Preface to Democracy and Education

The Preface is incredibly brief and straightforward, but the problems in it can only grow throughout the book. I question Dewey’s “endeavour to detect and state the ideas implied in a democratic society and to apply these ideas to the problems and enterprises of education.” What ideas does a democratic society imply? Would those implications have changes since 1915? (Not that this matters.) The idea that an actual democratic society has ideas implicit in it and that one can go about detecting and stating those ideas is not an idea at all but misconception based on an idealization of democratic society. This misconception can only lead to a polemical argument.
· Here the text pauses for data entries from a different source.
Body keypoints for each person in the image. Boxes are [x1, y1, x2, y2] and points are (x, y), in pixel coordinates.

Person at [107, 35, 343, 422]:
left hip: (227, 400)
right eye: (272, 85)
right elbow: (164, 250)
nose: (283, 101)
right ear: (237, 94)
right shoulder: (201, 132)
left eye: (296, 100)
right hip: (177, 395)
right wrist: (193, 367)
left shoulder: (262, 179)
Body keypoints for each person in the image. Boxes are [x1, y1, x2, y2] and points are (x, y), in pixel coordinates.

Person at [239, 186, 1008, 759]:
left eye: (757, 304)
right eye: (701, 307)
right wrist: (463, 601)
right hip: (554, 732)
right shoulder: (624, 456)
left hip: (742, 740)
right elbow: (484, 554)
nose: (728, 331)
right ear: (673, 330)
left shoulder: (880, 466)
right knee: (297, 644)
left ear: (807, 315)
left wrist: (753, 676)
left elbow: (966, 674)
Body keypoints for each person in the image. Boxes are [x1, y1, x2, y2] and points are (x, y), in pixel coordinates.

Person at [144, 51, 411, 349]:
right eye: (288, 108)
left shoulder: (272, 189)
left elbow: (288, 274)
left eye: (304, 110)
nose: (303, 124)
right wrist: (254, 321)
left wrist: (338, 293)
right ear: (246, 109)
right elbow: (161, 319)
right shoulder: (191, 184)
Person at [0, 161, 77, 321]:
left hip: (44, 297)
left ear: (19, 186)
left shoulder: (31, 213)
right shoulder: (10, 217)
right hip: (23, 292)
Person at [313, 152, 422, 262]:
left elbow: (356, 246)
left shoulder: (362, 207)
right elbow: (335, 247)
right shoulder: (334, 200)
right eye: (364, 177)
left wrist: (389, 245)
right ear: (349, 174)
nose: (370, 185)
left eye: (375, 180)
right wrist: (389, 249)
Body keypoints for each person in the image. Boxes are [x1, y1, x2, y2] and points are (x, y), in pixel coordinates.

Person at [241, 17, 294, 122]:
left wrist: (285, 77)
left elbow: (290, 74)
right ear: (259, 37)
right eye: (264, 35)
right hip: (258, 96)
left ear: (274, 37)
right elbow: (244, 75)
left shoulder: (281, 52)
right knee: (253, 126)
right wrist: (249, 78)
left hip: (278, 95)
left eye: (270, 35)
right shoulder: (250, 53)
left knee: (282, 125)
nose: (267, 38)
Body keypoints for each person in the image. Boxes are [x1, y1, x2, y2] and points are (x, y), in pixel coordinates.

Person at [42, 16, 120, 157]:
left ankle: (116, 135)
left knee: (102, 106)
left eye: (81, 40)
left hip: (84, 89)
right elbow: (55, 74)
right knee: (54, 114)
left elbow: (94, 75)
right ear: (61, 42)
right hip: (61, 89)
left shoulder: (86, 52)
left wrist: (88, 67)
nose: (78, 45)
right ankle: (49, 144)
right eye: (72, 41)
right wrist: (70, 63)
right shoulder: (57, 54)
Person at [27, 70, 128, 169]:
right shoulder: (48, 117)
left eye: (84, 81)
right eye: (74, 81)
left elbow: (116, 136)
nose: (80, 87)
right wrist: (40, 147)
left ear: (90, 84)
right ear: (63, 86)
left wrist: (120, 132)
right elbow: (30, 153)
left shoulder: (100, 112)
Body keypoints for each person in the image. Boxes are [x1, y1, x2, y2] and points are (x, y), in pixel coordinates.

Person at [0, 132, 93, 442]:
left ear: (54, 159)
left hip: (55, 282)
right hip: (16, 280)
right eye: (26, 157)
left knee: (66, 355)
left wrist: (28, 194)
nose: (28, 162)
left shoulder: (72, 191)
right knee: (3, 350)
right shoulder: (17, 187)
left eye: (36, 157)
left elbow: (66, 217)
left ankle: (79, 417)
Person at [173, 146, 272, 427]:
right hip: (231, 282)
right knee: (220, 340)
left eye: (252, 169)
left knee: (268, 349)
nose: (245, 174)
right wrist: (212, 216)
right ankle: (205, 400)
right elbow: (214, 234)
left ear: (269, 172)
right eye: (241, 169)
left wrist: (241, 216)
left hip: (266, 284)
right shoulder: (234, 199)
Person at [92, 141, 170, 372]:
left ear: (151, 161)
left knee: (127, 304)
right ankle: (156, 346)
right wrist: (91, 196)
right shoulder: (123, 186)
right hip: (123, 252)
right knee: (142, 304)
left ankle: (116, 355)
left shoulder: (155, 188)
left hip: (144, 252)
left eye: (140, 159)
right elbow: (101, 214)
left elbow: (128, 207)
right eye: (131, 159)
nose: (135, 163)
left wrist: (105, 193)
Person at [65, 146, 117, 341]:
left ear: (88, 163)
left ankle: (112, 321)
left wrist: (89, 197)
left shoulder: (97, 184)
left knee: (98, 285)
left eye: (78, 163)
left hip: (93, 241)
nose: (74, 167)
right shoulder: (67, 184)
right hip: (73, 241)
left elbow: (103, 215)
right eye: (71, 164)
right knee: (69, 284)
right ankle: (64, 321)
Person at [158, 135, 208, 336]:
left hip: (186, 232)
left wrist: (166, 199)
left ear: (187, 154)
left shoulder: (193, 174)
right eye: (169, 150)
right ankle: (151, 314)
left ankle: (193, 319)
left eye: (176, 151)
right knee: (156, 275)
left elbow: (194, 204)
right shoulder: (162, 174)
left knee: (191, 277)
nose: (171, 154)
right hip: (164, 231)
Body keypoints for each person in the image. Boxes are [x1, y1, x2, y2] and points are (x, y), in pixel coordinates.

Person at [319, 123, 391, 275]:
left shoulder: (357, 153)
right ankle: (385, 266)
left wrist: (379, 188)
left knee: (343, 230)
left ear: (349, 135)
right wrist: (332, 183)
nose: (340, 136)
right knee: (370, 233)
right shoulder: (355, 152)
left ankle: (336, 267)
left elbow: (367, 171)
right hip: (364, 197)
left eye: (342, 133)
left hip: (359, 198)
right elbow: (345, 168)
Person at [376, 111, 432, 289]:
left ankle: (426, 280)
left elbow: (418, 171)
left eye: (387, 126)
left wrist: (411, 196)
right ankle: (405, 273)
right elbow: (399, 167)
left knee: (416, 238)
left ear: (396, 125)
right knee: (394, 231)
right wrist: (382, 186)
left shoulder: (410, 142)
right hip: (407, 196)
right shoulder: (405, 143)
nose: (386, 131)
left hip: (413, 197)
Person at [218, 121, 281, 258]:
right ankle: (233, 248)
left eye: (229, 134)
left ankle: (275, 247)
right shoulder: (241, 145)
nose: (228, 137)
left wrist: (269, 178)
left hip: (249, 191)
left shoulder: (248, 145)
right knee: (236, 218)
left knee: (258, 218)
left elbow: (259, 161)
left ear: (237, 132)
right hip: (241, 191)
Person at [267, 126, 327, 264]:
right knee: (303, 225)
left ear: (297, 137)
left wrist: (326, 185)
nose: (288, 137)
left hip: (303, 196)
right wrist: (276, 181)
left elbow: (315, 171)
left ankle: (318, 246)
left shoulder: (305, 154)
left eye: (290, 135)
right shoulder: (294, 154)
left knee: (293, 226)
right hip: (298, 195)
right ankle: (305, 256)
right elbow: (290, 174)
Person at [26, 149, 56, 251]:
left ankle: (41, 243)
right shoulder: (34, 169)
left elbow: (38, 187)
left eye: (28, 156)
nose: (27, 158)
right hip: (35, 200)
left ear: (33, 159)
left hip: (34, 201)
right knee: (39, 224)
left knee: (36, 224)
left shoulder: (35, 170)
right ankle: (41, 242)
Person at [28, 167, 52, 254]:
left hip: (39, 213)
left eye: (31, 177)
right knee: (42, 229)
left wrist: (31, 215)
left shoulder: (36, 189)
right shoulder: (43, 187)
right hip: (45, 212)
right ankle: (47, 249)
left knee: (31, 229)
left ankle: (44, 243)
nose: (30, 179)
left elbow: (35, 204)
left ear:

What ideas are actually in play in our specific democratic society? To be of any practical use to the problems and enterprises of education any ideas applied should not be implied but in play.

Dewey clearly explains that “the philosophy stated in this book connects the growth of democracy with the development of the experimental method in the sciences, evolutionary ideas in the biological sciences, and the industrial reorganization, and is concerned to point out the changes in subject matter and method of education indicated by these developments.” I wonder if his philosophy and purposes are a problem? I am not an expert on Dewey, but wouldn’t be stretching it to say he launched the progressive education movement in the States. The progressive movement is today stalled. Could it be that the simplistic philosophical foundation of the movement is it’s problem? Dewey confuses possibility with progression. He sees implicit in growth, development, evolution and reorganization a progressive improvement. We now know (and Dewey could have known then) that the possibility of improvement will not necessarily actualize. What does this mean for the philosophy stated in this book?